Puluhan
tahun lalu, saat rumah tinggal masih berdinding bilik bambu, mungkin saja
orang jadi bintitan lantaran gemar ngintip. Besar kemungkinan
karena ada kotoran dari bilik bambu yang rontok lalu mengenai kelopak mata
sehingga menyebabkan infeksi. Sayangnya, mitos tersebut masih saja terus
berkembang meski kini dinding rumah sudah terbuat dari beton. Apa
sebenarnya bintitan dan bagaimana menanganinya?
DARI
PERADANGAN SAMPAI INFEKSI
Kalangan awam menganggap semua benjolan
di kelopak mata sebagai bintitan. Padahal secara medis hal tersebut harus
dibedakan menjadi:
* Hordeolum,
yakni benjolan di kelopak mata yang disebabkan oleh peradangan di
folikel atau kantong kelenjar yang sempit dan kecil yang terdapat di akar
bulu mata. Bila terjadi di daerah ini, penyebab utamanya adalah infeksi
akibat bakteri.
* Chalazion,
yakni benjolan di kelopak mata yang disebabkan peradangan di kelenjar
minyak (meibom), baik karena infeksi maupun reaksi peradangan akibat
alergi.
Mengingat penyebabnya adalah peradangan
dan infeksi, maka sangat mungkin jika bintitan menimpa siapa saja, dari
kanak-kanak hingga kalangan dewasa. Meski kasus bintitan jarang ditemukan
pada bayi di bawah 6 bulan.
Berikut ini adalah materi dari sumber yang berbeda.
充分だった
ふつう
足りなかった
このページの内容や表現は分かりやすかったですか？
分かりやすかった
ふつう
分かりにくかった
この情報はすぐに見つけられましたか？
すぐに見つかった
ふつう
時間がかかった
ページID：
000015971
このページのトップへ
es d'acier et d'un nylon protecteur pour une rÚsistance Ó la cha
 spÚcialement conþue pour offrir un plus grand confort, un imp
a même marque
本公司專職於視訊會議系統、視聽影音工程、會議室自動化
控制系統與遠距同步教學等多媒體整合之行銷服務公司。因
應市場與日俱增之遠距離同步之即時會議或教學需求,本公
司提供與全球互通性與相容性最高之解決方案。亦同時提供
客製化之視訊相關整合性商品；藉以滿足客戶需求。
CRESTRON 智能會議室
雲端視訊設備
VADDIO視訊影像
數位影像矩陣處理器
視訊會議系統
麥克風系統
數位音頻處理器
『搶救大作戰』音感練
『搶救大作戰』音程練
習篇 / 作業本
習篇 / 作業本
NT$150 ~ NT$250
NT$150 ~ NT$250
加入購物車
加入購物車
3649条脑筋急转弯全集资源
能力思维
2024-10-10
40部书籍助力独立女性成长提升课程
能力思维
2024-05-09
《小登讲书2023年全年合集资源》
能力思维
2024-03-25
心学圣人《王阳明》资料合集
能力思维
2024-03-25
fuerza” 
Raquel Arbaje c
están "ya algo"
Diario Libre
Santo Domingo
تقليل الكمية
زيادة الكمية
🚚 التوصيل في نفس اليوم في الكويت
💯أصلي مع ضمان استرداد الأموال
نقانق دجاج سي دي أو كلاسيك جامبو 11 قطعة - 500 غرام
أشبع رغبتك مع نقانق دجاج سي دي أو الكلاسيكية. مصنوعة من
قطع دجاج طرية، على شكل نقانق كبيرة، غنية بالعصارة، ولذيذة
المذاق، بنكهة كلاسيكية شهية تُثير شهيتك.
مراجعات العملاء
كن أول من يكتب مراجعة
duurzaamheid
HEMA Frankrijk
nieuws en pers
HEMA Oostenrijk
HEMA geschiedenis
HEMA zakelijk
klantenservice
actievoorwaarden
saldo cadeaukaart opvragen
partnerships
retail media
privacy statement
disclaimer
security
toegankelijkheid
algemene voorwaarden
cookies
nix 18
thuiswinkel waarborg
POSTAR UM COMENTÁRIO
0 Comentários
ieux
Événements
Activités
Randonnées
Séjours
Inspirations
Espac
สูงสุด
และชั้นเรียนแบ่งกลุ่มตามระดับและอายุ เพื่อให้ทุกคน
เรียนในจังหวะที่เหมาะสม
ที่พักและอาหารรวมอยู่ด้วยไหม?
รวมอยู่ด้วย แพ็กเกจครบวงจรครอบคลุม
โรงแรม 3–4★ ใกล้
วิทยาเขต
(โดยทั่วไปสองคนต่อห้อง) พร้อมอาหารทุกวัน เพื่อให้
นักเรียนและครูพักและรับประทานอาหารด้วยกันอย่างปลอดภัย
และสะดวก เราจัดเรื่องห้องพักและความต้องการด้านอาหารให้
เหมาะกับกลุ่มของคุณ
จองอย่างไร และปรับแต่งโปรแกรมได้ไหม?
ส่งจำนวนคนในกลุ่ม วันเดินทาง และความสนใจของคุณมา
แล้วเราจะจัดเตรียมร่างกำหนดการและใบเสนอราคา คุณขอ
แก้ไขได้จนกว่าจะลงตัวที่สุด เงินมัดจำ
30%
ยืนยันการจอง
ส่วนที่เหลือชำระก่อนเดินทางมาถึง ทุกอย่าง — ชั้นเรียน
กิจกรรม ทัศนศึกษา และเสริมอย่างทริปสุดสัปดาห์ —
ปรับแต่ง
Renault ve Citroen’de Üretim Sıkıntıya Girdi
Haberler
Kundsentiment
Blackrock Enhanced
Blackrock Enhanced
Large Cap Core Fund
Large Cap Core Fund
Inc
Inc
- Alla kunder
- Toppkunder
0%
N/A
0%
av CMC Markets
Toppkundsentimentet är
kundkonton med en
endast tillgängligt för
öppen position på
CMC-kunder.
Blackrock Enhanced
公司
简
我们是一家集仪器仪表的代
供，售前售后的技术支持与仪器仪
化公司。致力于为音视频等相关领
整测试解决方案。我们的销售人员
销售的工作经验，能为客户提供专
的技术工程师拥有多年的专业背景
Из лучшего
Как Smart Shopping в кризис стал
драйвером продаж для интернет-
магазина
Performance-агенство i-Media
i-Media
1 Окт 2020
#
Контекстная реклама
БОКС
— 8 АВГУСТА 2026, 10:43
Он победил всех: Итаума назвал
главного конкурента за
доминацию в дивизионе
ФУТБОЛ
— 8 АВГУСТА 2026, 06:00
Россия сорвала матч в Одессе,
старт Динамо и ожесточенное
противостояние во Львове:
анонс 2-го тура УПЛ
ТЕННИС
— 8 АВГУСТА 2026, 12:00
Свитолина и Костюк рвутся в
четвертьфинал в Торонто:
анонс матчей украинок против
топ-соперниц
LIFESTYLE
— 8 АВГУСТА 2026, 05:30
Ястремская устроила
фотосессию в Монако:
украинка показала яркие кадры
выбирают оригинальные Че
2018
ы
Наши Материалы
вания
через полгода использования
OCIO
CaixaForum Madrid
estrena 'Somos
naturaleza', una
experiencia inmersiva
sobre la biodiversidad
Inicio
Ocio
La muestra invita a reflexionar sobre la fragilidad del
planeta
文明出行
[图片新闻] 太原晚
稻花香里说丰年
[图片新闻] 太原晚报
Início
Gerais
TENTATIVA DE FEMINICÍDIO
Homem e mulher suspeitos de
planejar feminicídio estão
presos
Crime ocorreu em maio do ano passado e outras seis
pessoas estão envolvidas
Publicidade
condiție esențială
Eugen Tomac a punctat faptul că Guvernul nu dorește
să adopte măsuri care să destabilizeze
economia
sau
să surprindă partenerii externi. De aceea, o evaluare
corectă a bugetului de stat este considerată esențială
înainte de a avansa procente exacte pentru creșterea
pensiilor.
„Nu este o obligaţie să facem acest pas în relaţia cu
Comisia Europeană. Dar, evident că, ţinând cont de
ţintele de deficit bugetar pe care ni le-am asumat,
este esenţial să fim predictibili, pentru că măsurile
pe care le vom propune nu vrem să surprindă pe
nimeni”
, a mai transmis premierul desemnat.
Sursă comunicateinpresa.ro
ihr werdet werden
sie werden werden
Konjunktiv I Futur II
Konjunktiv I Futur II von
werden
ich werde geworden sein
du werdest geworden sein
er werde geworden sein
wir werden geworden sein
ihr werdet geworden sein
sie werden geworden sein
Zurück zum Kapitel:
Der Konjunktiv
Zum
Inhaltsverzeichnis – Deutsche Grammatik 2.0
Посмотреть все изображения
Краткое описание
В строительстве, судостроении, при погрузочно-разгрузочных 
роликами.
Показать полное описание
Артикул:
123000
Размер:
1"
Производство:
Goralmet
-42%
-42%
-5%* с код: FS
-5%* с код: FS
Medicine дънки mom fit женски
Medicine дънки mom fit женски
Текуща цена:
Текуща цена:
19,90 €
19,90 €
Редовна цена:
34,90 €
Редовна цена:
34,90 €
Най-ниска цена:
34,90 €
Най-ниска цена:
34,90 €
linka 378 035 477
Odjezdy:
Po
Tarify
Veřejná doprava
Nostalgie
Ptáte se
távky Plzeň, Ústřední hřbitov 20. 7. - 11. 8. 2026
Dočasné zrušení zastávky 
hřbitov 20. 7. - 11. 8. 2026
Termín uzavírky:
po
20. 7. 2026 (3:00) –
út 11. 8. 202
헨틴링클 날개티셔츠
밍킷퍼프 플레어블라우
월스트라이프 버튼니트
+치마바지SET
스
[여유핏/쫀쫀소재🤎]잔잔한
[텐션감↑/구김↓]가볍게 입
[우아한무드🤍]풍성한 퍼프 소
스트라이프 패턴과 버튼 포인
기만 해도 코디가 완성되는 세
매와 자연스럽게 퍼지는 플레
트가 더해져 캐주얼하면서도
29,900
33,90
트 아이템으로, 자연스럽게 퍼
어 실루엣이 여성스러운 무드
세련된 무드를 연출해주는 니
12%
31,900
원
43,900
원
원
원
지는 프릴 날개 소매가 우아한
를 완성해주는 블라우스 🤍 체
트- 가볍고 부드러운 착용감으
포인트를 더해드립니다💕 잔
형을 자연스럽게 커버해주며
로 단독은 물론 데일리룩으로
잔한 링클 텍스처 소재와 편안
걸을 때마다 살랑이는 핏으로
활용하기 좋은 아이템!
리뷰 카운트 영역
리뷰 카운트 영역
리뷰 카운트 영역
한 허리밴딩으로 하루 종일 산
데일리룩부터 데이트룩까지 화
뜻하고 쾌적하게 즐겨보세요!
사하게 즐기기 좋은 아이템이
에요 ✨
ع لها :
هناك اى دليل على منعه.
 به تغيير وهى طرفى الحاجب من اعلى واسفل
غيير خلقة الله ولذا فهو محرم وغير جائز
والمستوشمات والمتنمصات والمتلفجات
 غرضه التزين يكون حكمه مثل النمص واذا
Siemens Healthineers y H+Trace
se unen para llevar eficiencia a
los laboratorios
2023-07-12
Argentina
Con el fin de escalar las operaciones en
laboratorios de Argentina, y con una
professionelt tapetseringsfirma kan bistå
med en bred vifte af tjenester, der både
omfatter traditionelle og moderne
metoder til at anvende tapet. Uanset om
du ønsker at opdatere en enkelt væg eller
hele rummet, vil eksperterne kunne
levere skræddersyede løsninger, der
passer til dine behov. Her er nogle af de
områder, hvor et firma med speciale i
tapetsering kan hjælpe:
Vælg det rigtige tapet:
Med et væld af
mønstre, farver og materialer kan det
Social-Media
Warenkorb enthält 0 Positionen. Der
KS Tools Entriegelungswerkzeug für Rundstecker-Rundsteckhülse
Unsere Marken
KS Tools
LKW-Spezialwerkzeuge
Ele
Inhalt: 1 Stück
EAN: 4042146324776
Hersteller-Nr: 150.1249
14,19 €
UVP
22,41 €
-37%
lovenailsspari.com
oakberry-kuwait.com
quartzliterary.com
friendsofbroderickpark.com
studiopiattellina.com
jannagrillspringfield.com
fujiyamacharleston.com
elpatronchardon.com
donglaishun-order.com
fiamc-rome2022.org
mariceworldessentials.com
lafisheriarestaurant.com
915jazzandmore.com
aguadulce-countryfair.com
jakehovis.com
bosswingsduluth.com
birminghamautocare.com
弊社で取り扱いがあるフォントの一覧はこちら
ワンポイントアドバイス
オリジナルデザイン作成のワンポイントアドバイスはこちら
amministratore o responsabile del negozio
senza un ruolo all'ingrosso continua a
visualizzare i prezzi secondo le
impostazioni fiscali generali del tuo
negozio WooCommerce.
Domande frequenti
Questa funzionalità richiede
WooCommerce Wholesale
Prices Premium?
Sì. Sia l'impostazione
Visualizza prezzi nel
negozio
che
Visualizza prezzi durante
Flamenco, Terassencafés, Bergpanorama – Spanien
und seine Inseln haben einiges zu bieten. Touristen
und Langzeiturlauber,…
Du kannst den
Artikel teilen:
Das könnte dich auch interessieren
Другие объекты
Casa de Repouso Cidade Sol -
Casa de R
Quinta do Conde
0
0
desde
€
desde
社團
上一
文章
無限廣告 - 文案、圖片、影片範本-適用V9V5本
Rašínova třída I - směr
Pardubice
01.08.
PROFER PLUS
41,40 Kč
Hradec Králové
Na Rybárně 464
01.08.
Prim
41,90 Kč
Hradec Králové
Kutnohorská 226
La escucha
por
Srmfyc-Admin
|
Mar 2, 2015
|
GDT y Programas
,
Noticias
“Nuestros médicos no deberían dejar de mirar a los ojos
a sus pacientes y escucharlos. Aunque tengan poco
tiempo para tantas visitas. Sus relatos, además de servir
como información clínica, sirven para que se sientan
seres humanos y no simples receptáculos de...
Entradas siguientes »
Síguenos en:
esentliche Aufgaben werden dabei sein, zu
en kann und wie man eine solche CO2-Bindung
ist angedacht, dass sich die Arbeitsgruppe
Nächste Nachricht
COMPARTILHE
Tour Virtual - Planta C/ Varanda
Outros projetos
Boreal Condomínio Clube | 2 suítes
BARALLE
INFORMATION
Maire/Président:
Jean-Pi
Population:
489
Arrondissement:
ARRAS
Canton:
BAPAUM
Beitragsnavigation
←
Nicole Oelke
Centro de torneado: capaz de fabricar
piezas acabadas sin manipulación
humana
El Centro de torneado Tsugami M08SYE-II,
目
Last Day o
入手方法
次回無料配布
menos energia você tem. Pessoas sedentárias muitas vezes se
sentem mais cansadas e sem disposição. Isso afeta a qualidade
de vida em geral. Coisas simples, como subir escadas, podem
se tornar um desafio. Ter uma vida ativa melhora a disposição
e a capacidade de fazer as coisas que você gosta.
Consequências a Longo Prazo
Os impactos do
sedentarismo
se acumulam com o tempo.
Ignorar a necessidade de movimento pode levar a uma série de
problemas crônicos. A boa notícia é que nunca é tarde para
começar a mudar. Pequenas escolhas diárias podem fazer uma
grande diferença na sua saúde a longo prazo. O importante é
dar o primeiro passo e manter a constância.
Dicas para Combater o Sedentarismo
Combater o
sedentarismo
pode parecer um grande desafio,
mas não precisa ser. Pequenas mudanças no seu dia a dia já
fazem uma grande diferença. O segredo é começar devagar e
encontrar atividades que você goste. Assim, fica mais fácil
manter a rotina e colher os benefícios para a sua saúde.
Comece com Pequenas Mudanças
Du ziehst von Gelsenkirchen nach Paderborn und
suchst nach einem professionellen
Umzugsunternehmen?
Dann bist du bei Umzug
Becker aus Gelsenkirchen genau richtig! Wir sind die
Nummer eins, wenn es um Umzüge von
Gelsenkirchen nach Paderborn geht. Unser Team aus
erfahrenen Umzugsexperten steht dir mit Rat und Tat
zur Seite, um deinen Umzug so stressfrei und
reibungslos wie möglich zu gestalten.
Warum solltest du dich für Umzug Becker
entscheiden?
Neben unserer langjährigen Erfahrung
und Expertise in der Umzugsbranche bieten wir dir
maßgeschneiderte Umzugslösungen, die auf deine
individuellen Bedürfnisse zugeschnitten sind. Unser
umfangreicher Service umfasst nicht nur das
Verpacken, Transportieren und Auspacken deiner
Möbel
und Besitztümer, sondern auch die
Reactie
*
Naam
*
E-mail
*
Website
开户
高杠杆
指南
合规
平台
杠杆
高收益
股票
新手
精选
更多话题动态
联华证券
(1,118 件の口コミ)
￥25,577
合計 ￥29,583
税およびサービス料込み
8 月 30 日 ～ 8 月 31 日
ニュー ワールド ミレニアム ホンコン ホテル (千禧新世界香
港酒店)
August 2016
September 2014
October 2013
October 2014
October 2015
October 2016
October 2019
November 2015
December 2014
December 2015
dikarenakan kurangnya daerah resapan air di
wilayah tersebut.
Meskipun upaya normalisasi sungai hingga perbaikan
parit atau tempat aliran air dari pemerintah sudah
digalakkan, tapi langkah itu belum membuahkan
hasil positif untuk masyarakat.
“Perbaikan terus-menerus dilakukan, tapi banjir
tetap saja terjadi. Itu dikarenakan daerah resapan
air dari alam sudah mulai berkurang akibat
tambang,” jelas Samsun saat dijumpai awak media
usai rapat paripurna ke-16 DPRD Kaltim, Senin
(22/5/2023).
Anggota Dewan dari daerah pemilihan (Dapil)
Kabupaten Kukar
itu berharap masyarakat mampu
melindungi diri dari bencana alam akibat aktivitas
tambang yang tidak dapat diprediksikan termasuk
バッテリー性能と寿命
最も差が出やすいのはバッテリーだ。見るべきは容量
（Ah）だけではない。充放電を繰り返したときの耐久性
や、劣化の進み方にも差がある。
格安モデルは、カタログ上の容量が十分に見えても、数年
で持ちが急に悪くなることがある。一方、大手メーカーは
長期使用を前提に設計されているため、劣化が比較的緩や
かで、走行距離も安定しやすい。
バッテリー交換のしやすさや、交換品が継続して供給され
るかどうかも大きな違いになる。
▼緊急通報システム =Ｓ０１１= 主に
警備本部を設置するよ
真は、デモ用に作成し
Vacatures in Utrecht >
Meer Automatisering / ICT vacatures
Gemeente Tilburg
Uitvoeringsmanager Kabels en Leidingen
Ini bisa dimaklumi karena di rentang usia ini
kebersihan bayi umumnya masih sangat terjaga. Angka kejadian bintitan
paling banyak ditemukan pada anak usia sekolah. Ini karena anak usia
sekolah sudah main ke sana kemari tanpa memperhatikan faktor kebersihan
dan kesehatan. Mungkin saja usai main di tempat kotor, tanpa mencuci
tangan lebih dulu, ia mengucek matanya yang terasa gatal karena kemasukan
debu. Tak heran kalau kemudian terjadi infeksi atau peradangan yang
menyebabkan bintitan.
Selain itu, anak-anak yang mewarisi bakat
alergi dari orang- tuanya juga lebih rentan mengalami bintitan. Biasanya
karena makan makanan pemicu alergi atau ada pemicu yang menyebabkan
alerginya kambuh sehingga memunculkan peradangan di kelopak mata, baik di
kelenjar minyak maupun kelenjar lainnya. Secara umum kelenjar tersebut
tidak bermasalah, namun lingkungan di sekitar kelenjarlah yang rentan
terhadap peradangan.
Bintitan bisa diibaratkan dengan sebuah
pipa yang ujungnya tersumbat. Penyumbatan itu menyebabkan minyak yang
diproduksi tidak dapat dialirkan dengan sempurna yang akhirnya menyebabkan
pembengkakan. Karena alergi biasanya diturunkan, maka orangtua yang
memiliki alergi dan gampang bintitan seharusnya lebih waspada terhadap
kondisi anaknya. Bukan tidak mungkin si anak mempunyai kecenderungan yang
sama pula.
BINTITAN
BERULANG
Ada anak yang hanya sesekali dalam
hidupnya mengalami bintitan, tapi ada juga yang "langganan"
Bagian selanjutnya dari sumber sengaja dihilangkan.